Tasi, Comuni in ritardo: governo valuta proroga

di Redazione

 Roma. Si avvicina la scadenza del 16 giugno quando gli italiani saranno chiamati a pagare per la prima volta la Tasi, la nuova imposta sui servizi indivisibili che, insieme alla Tari, ha sostituito l’Imu.

Almeno in parte, in realtà, perché la vecchia imposta patrimoniale resiste ancora per seconde case, immobili di pregio, negozi e altri fabbricati.

Molti comuni non hanno ancora indicato le aliquote e dal Sottosegretario alla presidenza del Consiglio, Graziano Delrio, è arrivata la strigliata: “Invitiamo i comuni che non lo hanno fatto a causa delle elezioni a decidere alla svelta”. In assenza di delibera entro il 23 di questo mese le prime case potranno versare tutto in un’unica soluzione a dicembre. Per le seconde case, invece, il 50% dell’imposta va pagata subito (aggiungendo anche l’Imu che per questi immobili è rimasta). Novità anche per gli inquilini, chiamati a pagare una quota tra il 10 e il 30 % della nuova tassa.

Il governo, anche per venire incontro ai Comuni, sta valutando una proroga: in tal caso si potrebbe slittare al 16 settembre. “In queste ore è in corso un incontro con i sindaci e il governo e penso che la prossima settimana si saprà se ci sarà uno slittamento della scadenza”, spiegaDelrio, intervistato da Maria Latella a SkyTg24.

Aliquote: per quel che riguarda le aliquote solo mille Comuni su 8mila hanno già detto quale applicheranno. Gli altri devono ancora deliberare. Come noto la legge di stabilità fissava un tetto massimo al 2,5 per mille per la prima casa e al 10,6 per mille per la seconda (somma di Tasi e Imu). Il governo è poi intervenuto per concedere ai Comuni la possibilità di aumentare le aliquote fino a un massimo dello 0,8% distribuendo l’aumento tra prima e seconda casa. La maggiorazione deve essere però vincolata alla concessione delle detrazioni, scomparse a livello nazionale rispetto all’Imu.

Prime case: l’aliquota potrà dunque salire fino a un massimo del 3,3 per mille.

Seconde case: Si potrà arrivare all’11,4 per mille complessivo. Su seconde case e tutti gli altri fabbricati – uffici, negozi, capannoni e così via – si pagano sia l’Imu che la Tasi.

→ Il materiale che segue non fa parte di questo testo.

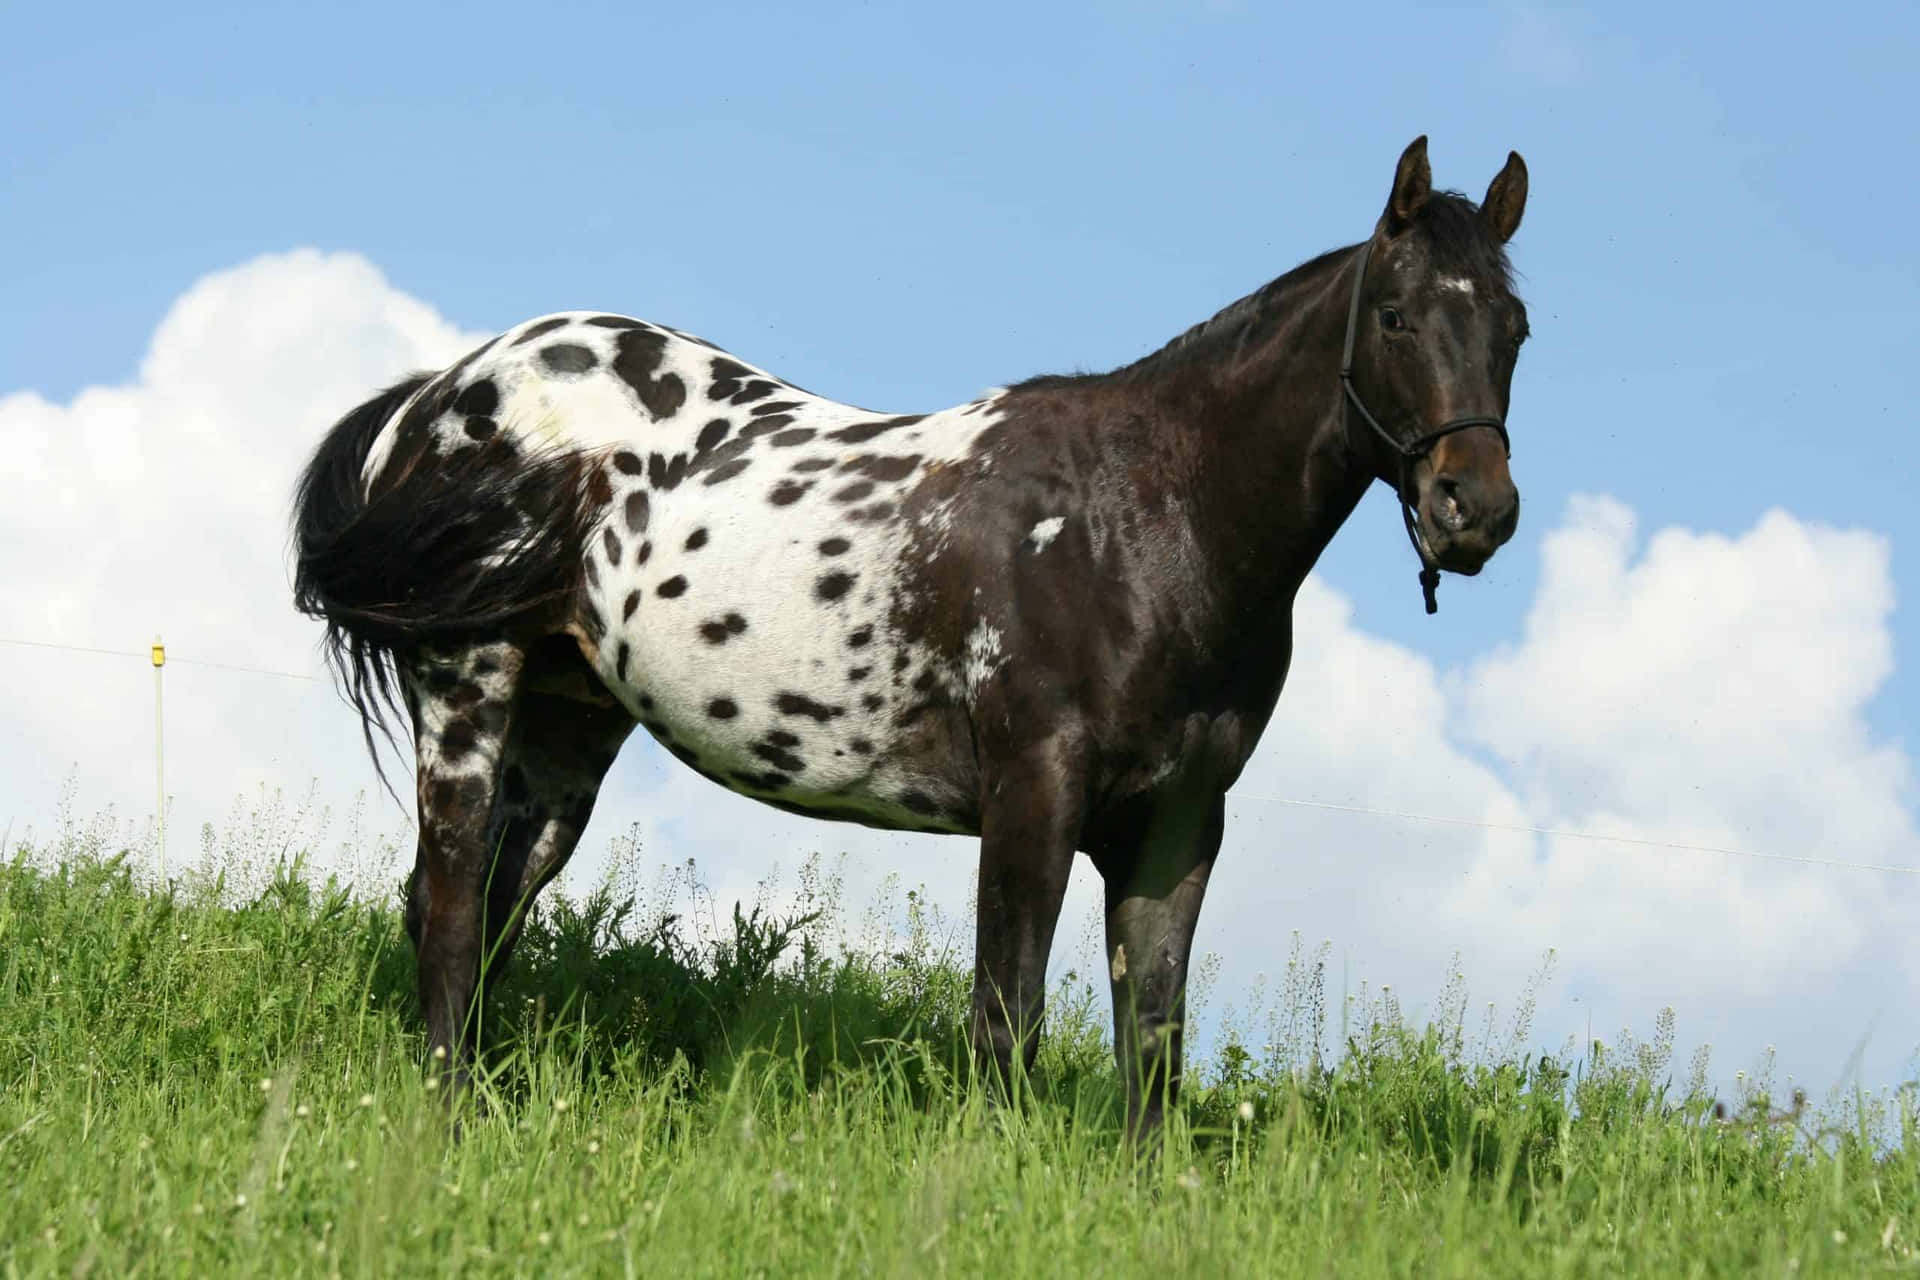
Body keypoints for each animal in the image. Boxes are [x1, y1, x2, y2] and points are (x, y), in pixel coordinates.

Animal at [292, 136, 1528, 1140]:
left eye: (1514, 330)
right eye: (1398, 317)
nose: (1476, 510)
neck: (1143, 516)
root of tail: (443, 391)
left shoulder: (1177, 826)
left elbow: (1153, 1042)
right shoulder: (1033, 795)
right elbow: (1007, 1014)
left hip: (566, 730)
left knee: (489, 909)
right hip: (470, 688)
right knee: (451, 907)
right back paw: (444, 1123)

Immobili di lusso: Le 73mila case accatastate nelle categorie di pregio (A/1, dimore signorili; A/8, ville e A/9, castelli) continueranno a pagare l’Imu sulla prima casa, con un’aliquota massima del 6 per mille e con la sola detrazione di 200 euro, senza i 50 euro extra per ogni figlio. Su queste case si pagherà anche la Tasi, sempre con aliquota massima del 3,3 per mille, ma il totale di Imu e Tasi non potrà superare il 6,8 per mille.

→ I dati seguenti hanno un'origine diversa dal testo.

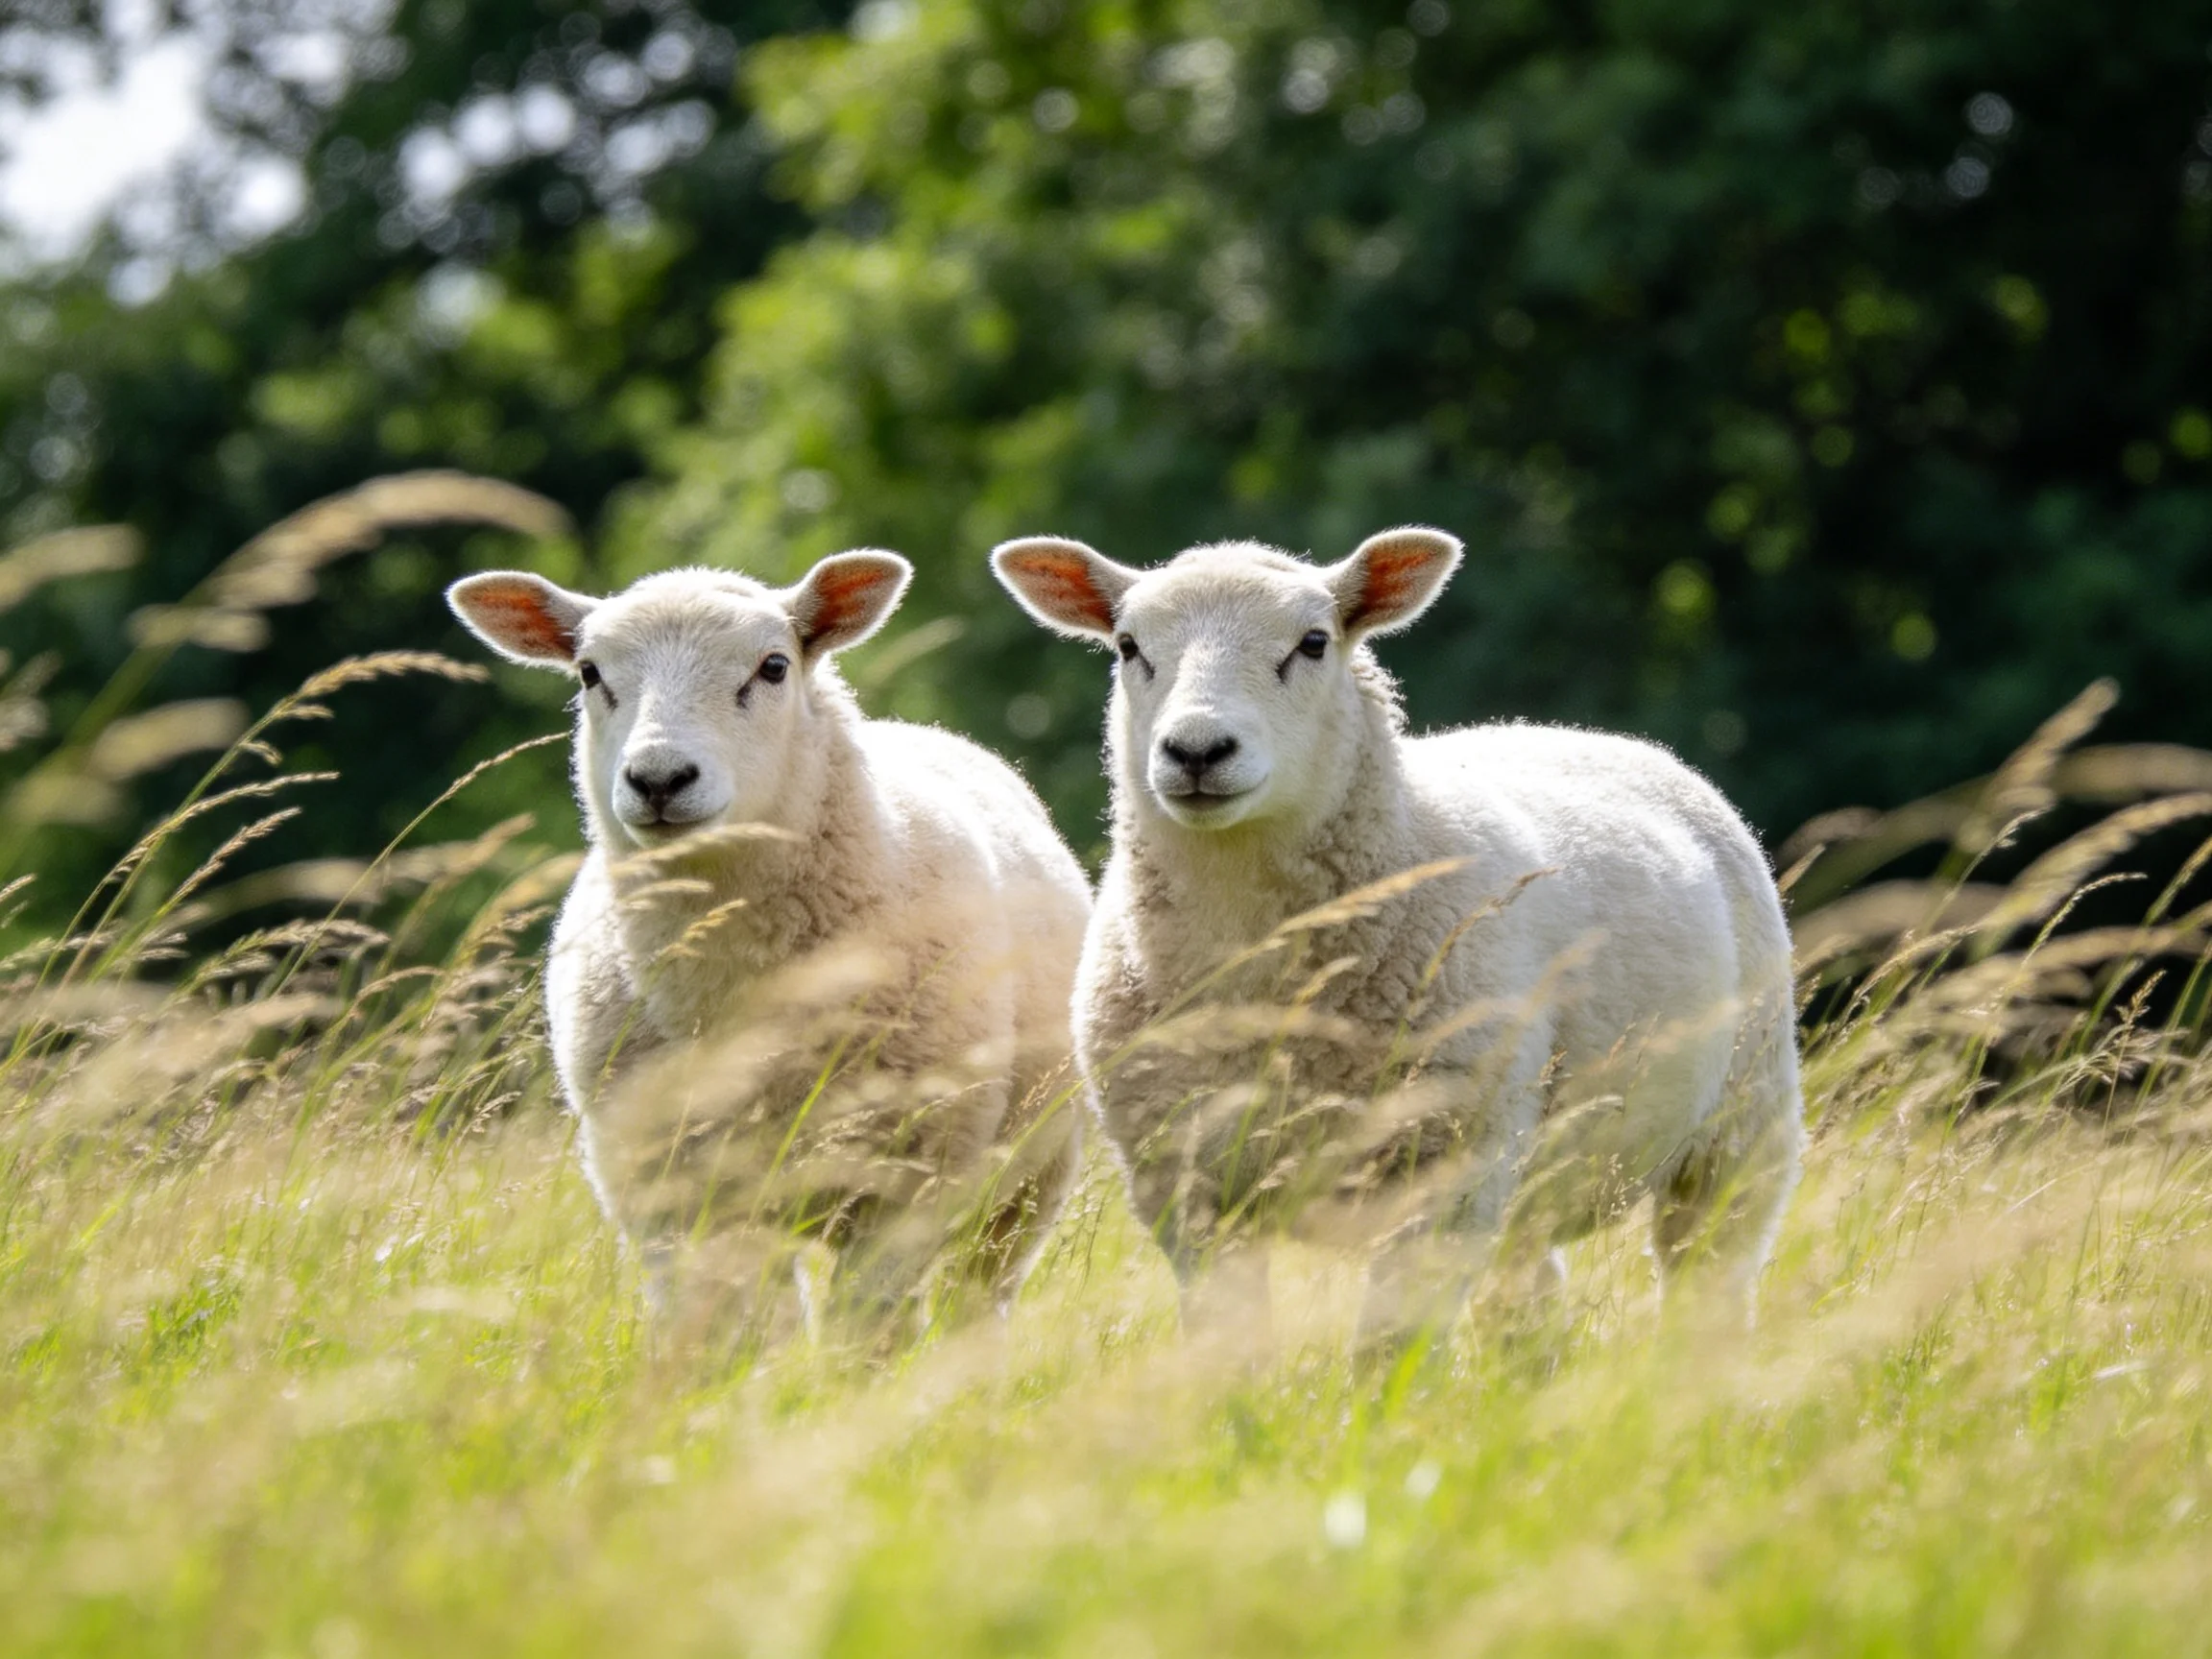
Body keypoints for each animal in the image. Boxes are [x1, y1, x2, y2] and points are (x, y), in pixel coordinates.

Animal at [447, 553, 1091, 1336]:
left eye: (774, 666)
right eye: (589, 673)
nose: (659, 779)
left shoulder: (904, 1181)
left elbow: (865, 1333)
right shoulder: (666, 1194)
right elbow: (718, 1330)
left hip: (1026, 1175)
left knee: (976, 1295)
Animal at [992, 527, 1803, 1331]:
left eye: (1314, 643)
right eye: (1129, 646)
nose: (1195, 750)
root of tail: (1587, 734)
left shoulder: (1442, 1172)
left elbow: (1391, 1346)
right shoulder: (1188, 1188)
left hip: (1741, 1122)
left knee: (1711, 1282)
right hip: (1526, 1183)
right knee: (1529, 1300)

Immobili in affitto: Anche in questo caso si pagherà sia l’Imu che la Tasi con il limite massimo dell’11,4 per mille. L’Imu verrà pagata interamente dal proprietario, mentre la Tasi peserà anche sulle spalle dell’inquilino che dovrà versarne una quota compresa tra il 10 e il 30% a seconda della delibera comunale.

Calcolo: la base imponibile è la stessa dell’Imu. Si parte dunque dalla rendita catastale, la si rivaluta del 5% e si moltiplica il risultato per il coefficiente che varia in base al tipo di immobile (160 per le abitazioni). Su questo valore si applica l’aliquota comunale, con le eventuali detrazioni. Il calcolo può essere effettuato sul sito amministrazionicomunali.it.. Ovviamente ci si può rivolgere anche ad un Caf o alla Confedilizia (la confederazione della proprietà edilizia) presente in molti capoluoghi.

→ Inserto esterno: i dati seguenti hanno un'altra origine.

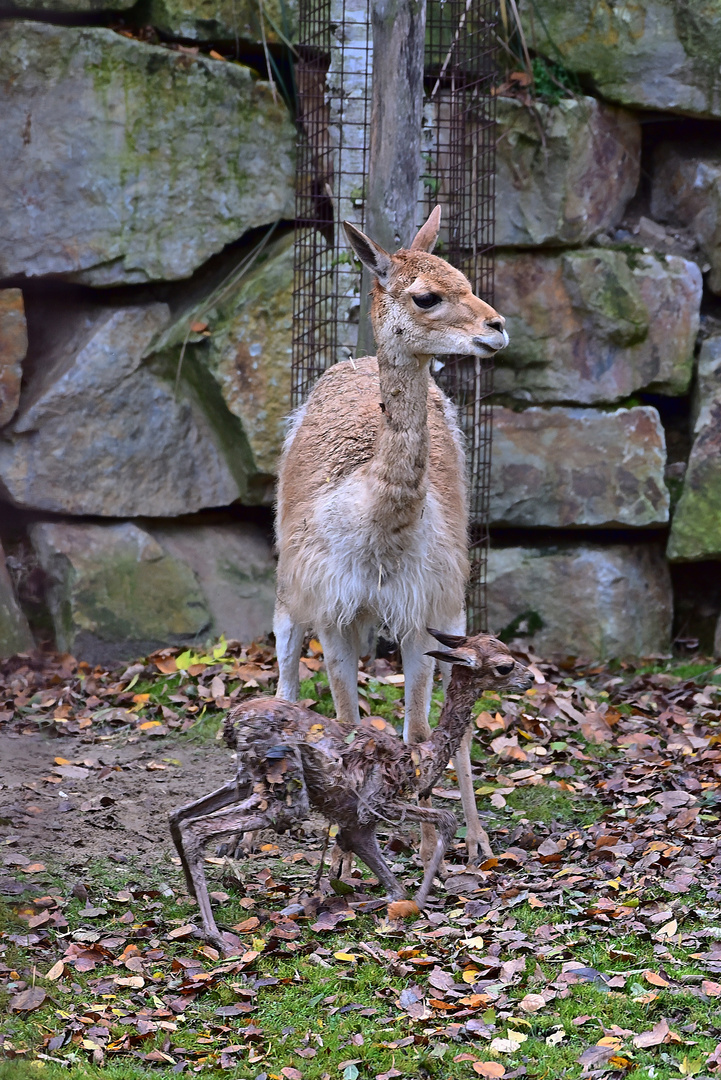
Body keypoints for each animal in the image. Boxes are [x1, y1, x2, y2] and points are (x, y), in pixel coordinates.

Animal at [169, 630, 528, 950]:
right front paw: (421, 899)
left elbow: (393, 887)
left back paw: (192, 897)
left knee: (179, 814)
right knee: (198, 828)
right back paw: (215, 936)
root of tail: (232, 720)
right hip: (284, 796)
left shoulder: (355, 824)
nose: (529, 680)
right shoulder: (377, 804)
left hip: (246, 781)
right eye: (504, 666)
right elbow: (445, 819)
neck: (420, 759)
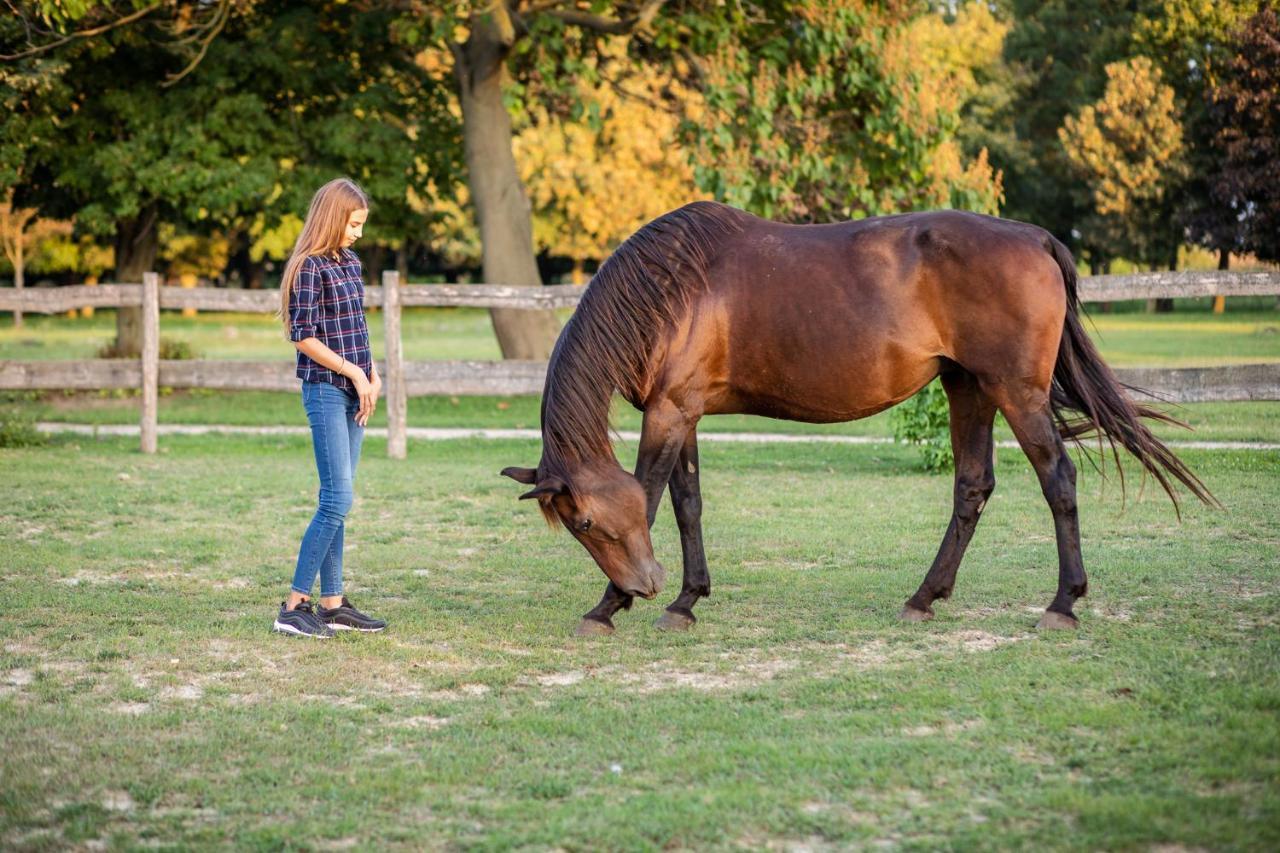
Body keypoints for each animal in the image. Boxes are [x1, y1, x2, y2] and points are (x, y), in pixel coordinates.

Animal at [496, 202, 1208, 635]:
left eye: (584, 523)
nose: (642, 585)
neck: (671, 290)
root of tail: (1035, 237)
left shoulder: (669, 414)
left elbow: (644, 498)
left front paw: (608, 607)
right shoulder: (683, 412)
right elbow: (686, 504)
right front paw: (687, 599)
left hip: (1017, 394)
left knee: (1058, 480)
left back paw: (1062, 603)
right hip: (968, 388)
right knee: (972, 486)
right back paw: (924, 597)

Pagamenti: per pagare la Tasi di potrà utilizzare il modello F24 o il bollettino di conto corrente postale. Le rate previste sono due: la prima il 16 giugno, la seconda il 16 dicembre. Se il Comune non avrà preso alcuna decisione sulle aliquote entro i termini utili per far pagare l’acconto a giugno (23 maggio, con delibera da pubblicare sul sito portalefederalismofiscale.gov.it), quella di fine anno rimane per i proprietari di prime case l’unica data utile. Per le seconde case, invece, resta fisso l’appuntamento del 16 giugno, quando dovranno pagare Imu e Tasi. Per la Tasi, in caso non sia stata deliberata un’aliquota dal Comune, dovranno pagare il 50% dell’aliquota base dell’1 per mille, togliendo però una quota forfettaria – del 10% annuo secondo alcune indicazioni delle Finanze (quindi il 5% per la prima rata), del 30% secondo Confedilizia – che spetta invece all’inquilino.